▸ What to work on
Pick out every line in the data below that holds "There".

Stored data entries
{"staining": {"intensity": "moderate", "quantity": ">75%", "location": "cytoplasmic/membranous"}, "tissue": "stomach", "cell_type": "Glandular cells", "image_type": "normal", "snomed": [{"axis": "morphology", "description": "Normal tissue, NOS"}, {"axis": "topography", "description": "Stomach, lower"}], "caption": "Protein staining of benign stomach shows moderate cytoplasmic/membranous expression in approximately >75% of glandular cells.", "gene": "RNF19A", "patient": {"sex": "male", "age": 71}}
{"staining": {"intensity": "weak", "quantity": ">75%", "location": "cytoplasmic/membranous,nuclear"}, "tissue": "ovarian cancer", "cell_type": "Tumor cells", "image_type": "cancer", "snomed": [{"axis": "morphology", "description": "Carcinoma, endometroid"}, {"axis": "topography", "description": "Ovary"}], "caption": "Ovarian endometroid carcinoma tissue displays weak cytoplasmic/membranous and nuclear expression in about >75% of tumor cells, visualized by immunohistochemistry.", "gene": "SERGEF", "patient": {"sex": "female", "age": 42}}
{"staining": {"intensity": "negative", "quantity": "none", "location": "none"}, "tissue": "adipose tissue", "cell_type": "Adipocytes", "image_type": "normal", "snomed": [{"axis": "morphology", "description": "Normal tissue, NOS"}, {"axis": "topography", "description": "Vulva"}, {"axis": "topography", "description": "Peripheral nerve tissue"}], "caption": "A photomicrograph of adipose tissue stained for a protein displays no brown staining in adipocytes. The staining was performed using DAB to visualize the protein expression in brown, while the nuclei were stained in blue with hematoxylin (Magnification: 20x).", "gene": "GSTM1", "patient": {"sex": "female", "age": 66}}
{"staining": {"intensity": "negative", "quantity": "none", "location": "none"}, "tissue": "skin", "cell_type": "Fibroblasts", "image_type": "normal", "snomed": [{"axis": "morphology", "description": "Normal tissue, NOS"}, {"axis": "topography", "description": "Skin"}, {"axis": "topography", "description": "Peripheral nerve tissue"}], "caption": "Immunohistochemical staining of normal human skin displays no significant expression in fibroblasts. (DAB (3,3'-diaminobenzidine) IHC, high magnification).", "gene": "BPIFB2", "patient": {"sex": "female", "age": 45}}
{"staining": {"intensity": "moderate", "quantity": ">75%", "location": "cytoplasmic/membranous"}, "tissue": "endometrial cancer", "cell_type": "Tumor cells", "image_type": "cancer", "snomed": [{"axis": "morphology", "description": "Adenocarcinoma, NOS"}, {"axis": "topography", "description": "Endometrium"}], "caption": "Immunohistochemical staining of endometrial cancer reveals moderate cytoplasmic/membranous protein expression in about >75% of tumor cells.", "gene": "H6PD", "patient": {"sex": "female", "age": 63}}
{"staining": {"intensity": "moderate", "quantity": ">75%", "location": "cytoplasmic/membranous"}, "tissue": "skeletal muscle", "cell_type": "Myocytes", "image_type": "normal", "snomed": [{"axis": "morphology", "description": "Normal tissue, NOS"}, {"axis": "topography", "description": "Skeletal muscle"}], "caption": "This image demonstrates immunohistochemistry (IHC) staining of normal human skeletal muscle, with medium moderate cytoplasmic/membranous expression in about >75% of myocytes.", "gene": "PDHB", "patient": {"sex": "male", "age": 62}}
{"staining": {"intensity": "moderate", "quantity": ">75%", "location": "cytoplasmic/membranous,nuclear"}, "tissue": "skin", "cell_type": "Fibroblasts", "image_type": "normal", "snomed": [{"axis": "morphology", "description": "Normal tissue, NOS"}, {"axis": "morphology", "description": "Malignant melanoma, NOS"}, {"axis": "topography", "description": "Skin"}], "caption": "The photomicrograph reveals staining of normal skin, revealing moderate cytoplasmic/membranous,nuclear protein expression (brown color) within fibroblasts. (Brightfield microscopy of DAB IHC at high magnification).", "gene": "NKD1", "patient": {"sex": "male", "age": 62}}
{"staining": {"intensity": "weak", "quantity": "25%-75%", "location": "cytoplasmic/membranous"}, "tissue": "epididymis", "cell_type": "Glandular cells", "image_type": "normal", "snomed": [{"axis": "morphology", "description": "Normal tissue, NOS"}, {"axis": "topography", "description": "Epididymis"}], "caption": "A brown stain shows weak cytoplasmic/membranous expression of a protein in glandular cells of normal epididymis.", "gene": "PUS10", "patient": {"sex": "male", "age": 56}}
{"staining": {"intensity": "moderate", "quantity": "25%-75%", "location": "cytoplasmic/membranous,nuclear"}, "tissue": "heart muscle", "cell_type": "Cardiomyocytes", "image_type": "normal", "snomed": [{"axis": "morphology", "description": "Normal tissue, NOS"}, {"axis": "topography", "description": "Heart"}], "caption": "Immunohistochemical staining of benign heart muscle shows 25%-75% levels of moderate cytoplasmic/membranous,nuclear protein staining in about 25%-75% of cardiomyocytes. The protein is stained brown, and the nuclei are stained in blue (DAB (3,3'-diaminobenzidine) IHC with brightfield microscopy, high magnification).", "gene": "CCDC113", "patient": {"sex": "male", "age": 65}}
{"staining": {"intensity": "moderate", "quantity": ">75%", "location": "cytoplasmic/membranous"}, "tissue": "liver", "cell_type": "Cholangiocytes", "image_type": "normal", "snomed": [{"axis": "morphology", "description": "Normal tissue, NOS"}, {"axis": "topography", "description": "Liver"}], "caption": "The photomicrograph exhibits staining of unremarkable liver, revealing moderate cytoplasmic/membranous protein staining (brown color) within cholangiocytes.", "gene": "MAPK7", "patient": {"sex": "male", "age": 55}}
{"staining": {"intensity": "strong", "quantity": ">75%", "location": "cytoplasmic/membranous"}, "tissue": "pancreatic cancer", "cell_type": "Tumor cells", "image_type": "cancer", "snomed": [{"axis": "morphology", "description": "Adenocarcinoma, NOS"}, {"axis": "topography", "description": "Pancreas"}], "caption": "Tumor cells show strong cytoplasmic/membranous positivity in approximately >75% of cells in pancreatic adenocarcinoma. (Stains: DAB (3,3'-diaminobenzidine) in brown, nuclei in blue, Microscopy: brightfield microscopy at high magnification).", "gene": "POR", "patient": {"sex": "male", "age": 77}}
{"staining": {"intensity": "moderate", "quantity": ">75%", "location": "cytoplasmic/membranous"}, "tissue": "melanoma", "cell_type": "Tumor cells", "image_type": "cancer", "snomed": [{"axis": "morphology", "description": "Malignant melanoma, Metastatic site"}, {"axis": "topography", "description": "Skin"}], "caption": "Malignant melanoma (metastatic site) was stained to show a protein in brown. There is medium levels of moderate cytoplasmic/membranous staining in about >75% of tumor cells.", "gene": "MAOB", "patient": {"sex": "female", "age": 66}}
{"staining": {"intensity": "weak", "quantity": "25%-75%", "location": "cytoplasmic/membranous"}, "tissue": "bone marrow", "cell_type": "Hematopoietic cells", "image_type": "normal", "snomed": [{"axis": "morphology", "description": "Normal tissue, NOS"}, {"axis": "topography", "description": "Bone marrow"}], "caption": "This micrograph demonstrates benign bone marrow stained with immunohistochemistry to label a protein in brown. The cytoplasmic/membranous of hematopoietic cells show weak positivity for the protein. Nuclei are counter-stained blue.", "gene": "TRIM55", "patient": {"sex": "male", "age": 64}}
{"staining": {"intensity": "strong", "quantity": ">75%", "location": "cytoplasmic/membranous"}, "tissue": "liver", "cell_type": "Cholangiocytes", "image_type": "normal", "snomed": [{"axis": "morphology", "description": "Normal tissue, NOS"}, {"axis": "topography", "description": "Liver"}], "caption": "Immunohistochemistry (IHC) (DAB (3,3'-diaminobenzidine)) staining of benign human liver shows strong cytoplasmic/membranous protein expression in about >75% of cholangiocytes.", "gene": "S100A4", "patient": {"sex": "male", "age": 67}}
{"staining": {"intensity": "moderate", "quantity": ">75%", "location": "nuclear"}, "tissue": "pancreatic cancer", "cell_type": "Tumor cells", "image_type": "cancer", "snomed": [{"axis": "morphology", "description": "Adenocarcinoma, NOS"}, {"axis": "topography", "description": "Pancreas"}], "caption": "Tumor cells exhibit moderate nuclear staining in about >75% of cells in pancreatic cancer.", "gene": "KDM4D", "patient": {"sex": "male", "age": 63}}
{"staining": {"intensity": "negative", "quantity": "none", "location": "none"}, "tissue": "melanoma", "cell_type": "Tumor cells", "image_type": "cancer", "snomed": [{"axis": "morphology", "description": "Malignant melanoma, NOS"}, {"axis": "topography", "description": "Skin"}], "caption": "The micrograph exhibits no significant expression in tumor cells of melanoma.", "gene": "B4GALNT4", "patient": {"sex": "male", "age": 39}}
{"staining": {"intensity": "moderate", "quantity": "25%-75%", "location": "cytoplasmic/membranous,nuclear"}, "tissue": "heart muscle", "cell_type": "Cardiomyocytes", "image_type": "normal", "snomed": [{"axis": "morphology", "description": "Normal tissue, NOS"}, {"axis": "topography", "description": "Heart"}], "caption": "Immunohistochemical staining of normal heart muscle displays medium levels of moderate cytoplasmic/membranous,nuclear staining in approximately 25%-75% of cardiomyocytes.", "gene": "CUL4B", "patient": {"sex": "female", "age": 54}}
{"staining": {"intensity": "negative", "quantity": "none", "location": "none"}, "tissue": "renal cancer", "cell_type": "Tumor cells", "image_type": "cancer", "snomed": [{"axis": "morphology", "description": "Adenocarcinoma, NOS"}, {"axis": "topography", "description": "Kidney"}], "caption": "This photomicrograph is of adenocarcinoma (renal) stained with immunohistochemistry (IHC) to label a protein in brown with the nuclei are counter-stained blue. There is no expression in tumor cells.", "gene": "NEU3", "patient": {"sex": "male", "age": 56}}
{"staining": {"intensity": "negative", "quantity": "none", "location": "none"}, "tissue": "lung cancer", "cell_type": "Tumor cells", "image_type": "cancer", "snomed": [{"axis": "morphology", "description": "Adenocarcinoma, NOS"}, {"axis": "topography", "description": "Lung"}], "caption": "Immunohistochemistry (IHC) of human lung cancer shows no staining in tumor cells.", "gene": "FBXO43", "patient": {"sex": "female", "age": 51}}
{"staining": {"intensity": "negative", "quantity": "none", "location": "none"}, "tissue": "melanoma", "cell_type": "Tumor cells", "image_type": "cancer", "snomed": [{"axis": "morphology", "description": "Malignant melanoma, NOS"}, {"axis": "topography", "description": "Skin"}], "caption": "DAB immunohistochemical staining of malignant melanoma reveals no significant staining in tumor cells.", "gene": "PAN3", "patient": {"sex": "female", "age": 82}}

▸ Solution to this exercise
{"staining": {"intensity": "moderate", "quantity": ">75%", "location": "cytoplasmic/membranous"}, "tissue": "melanoma", "cell_type": "Tumor cells", "image_type": "cancer", "snomed": [{"axis": "morphology", "description": "Malignant melanoma, Metastatic site"}, {"axis": "topography", "description": "Skin"}], "caption": "Malignant melanoma (metastatic site) was stained to show a protein in brown. There is medium levels of moderate cytoplasmic/membranous staining in about >75% of tumor cells.", "gene": "MAOB", "patient": {"sex": "female", "age": 66}}
{"staining": {"intensity": "negative", "quantity": "none", "location": "none"}, "tissue": "renal cancer", "cell_type": "Tumor cells", "image_type": "cancer", "snomed": [{"axis": "morphology", "description": "Adenocarcinoma, NOS"}, {"axis": "topography", "description": "Kidney"}], "caption": "This photomicrograph is of adenocarcinoma (renal) stained with immunohistochemistry (IHC) to label a protein in brown with the nuclei are counter-stained blue. There is no expression in tumor cells.", "gene": "NEU3", "patient": {"sex": "male", "age": 56}}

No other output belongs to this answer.